Ophthalmology has traditionally been slow to embrace automated technology in the operating room.
However, researchers at the University of California, Los Angeles (UCLA) are changing that narrative with promising results from a new robotic platform designed for vitreoretinal and cataract surgery.
Dr Aya Barzelay-Wollman, co-director of the Advanced Robotic Micro Surgery (ARMS) Laboratory, presented the innovative technology at the European Society of Retina Specialists (EURETINA) 2024 conference.
The robotic system, powered by artificial intelligence and guided by advanced imaging techniques, has shown remarkable precision during preclinical testing.
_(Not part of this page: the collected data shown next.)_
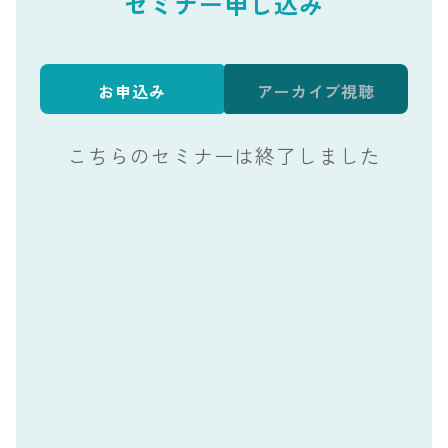
セミナー申し込み
お申込み
アーカイブ視聴
こちらのセミナーは終了しました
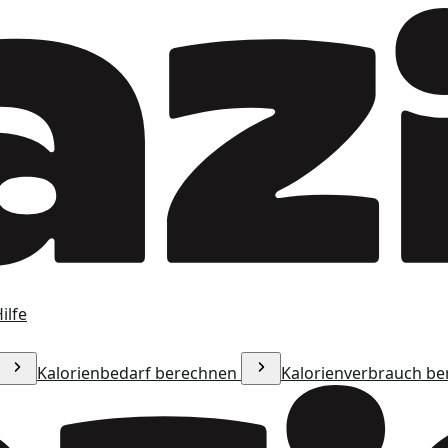
ilfe
Kalorienbedarf berechnen
Kalorienverbrauch b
She said: ‘The robot has a 1-micron increment of resolution, meaning I could command the robot to move at 1-micron increments. The platform boasts an impressive 10-micron precision, 40-micron accuracy, and less than 20-micron targeting accuracy, with a mere 0.15-micron orientation error. So it is highly precise.’
Noting that typical hand tremors in surgery range from 30 to 50 microns, the robot’s capabilities are particularly significant for retinal procedures where pathology is measured in microns.
The robotic arm, developed by Tsu-Chin Tsao, PhD, a co-director at the ARMS Laboratory, enhances surgical performance by eliminating tremors and offering unparalleled resolution.
Dr Barzelay-Wollman explained to Medscape Medical News: ‘The robotic system can be super-human, which results in increased precision and accuracy.’
She described the study as ‘a pivotal leap’ toward the future of robotic-assisted retina surgery.
While the platform can be utilised for cataract and vitreoretinal surgeries, challenges remain in visualising retinal pathology.
Existing commercial surgical microscopes, which rely on top-down imaging, often provide limited views of the intricate structures inside the eye.
To address this, the UCLA team has developed intraocular imaging probes that attach to the vitrector, enabling enhanced visibility of the retina.
‘Our algorithms allow us to obtain detailed anatomical data of the relevant ocular structures,’ Dr Barzelay-Wollman noted.
Coupled with intraoperative optical coherence tomography, which captures images of the retinal layers, the system can autonomously control the robot’s trajectory to perform a fully automated vitrectomy.
The platform operates in two modes: a fully automated mode, where the robot carries out the procedure under the surgeon’s oversight at a console, and a teleoperation mode, where the surgeon utilises a joystick to guide the robotic arm.
The research remains in the preclinical phase. Dr Barzelay-Wollman highlighted the need for in vivo studies on live animals and clearance from the US Food and Drug Administration before the technology can be tested in humans.